No me gustan las corridas de toros. Nunca he ido a una y nunca iré. Y aunque podría dedicar esta columna al repudio, la indignación y el desagrado que me genera la “deportiva muerte” de esos animales, no será así.

Ayer en la Plaza La Santamaría y sus alrededores perdieron los toros. Perdieron porque hoy nadie habla de ellos. Los animalistas hoy se defienden de quienes los señalan de violentos, y los taurinos solo hablan de los escupitajos, insultos, pedradas y golpes de los que fueron víctimas.

Perdieron los toros. No solo porque los toreros salieron aplaudidos, cortaron orejas y recibieron aplausos de quienes desde las gradas disfrutan de ese espectáculo. Perdieron, porque muchos de los que critican la violencia contra los animales, terminaron actuando como bestias.

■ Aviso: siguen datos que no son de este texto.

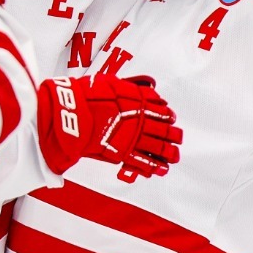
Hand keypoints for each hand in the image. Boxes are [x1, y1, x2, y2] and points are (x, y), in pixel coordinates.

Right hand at [37, 74, 181, 180]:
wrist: (74, 111)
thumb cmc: (87, 95)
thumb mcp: (112, 82)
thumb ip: (130, 86)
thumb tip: (144, 86)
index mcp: (139, 102)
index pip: (160, 109)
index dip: (167, 115)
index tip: (171, 118)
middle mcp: (140, 120)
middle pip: (164, 130)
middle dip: (174, 135)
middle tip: (178, 137)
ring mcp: (133, 137)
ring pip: (158, 147)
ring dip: (169, 152)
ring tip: (174, 156)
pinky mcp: (123, 152)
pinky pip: (143, 162)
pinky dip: (154, 166)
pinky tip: (161, 169)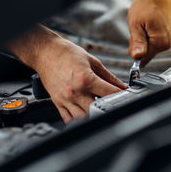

Perdieron los toros porque aquellos grupos animalistas, antitaurinos y políticos que defendieron la premisa de la no violencia, defendieron sus argumentos a golpes y madrazos.

Perdieron los toros, como espectáculo, porque los asistentes a la Santamaría prefirieron ver los disturbios desde los tejados y escalinatas de salida, y enviar tweets provocadores para prender aún más la hoguera. El caso del taurino que publicó una foto más que explícita sobre la primera oreja cortada en el regreso de las corridas, no merece ni ser discutido.

Perdieron los toros, porque fueron usados como excusa de políticos para buscar votos y aprobación ciudadana. El alcalde de ayer culpando al de hoy, y el de hoy culpando al de ayer.

Tengo amigos que gustan de la tauromaquia y esperan todo el años para ver cómo, dentro de su cultura, el toro de lidia que crían con cuidado y afecto rinde honor a su casta jugándose la vida en el ruedo. No comparto ese gusto, pero los respeto.

Treinta personas, entre policías, taurinos, antitaurinos, funcionarios de la Personería y transeúntes terminaron heridos por el odio.

Hoy, a nadie le importan los toros. Ni a quien los cría para matarlos, ni a quien los defiende para salvarlos. Perdieron los toros.